Tak ada yang tidak mengenal nama "Reux N'Oeil" , sebuah perusahaan raksasa yang bergerak diseluruh bidang yang ada di dunia. Memiliki puluhan cabang yang tersebar diseluruh wilayah yang ada di muka bumi.
Dan dibalik kesuksesan itu semua hanya ada satu nama yang ada, Park Chanyeol. Pria yang begitu misterius, namanya disebut disetiap proyek baru yang muncul, namun tak semua pernah bertemu dengannya. Hanya segelintir yang pernah bertatap muka langsung , karena ia bukanlah sosok yang menyukai keramaian.
Ia memiliki banyak kaki tangan, namun tak jarang ia akan turun langsung untuk mengatasi sesuatu yang terdesak, dan seperti namanya yang begitu dominan dan berkuasa, pekerjaannya pun selalu berbuah hasil. Dalam kamusnya tak ada yang namanya kegagalan.

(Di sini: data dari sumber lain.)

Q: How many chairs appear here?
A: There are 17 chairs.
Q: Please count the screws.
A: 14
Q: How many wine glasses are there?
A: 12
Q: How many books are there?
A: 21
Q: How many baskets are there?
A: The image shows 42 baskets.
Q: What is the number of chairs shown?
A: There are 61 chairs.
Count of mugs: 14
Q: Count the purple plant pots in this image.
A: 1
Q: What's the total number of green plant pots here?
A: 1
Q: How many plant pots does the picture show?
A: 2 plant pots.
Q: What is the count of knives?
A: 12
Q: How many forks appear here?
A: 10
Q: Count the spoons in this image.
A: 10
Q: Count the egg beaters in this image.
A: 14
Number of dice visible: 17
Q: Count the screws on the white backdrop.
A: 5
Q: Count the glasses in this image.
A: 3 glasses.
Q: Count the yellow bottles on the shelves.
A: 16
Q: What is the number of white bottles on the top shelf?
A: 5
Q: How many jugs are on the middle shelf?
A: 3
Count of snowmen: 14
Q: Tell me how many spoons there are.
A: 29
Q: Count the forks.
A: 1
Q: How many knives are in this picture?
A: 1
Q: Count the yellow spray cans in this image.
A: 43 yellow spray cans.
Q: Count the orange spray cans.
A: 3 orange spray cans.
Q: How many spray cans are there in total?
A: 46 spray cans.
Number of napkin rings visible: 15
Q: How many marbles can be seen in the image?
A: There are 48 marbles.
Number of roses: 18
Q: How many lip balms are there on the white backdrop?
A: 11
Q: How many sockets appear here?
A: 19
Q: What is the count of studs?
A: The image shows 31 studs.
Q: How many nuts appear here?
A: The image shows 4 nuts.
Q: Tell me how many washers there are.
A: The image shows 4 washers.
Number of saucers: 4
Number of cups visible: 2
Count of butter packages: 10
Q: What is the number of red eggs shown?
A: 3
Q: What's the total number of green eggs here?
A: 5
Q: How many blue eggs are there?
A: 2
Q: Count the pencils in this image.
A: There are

Tak banyak yang mengetahui tentang silsilah keluarga pendiri Reux N'Oeil namun yang mereka tahu Park Chanyeol adalah pewaris ke tujuh dalam sejarah keluarganya. Ia disebut-sebut memiliki darah campuran, setengah asia dan yang mendominasi adalah darah Eropanya.
Meski tak banyak yang mengetahui rupanya, namun menurut berita yang tersebar sosok Park Chanyeol merupakan perwujudan dari reinkarnasi dewa Yunani. Dan itu benar adanya, si pemilik mata setajam phoenix itu adalah kata lain dari 'kesempurnaan' .
Meski hal itu tak seratus persen benar, karena dibalik wajah tampannya tersimpan sebuah taring tajam dan mata semerah darah yang mampu membunuh siapapun yang menjadi targetnya.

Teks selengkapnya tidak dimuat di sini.